AVAILABLE DATA:
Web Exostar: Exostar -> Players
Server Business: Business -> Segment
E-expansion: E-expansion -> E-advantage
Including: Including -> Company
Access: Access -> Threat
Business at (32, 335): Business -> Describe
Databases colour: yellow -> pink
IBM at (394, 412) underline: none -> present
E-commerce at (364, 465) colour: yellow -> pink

WRITTEN REQUEST: Copy out each of the lines above word for word, keeping their order.

RESULT FOR THIS TASK:
Web Exostar: Exostar -> Players
Server Business: Business -> Segment
E-expansion: E-expansion -> E-advantage
Including: Including -> Company
Access: Access -> Threat
Business at (32, 335): Business -> Describe
Databases colour: yellow -> pink
IBM at (394, 412) underline: none -> present
E-commerce at (364, 465) colour: yellow -> pink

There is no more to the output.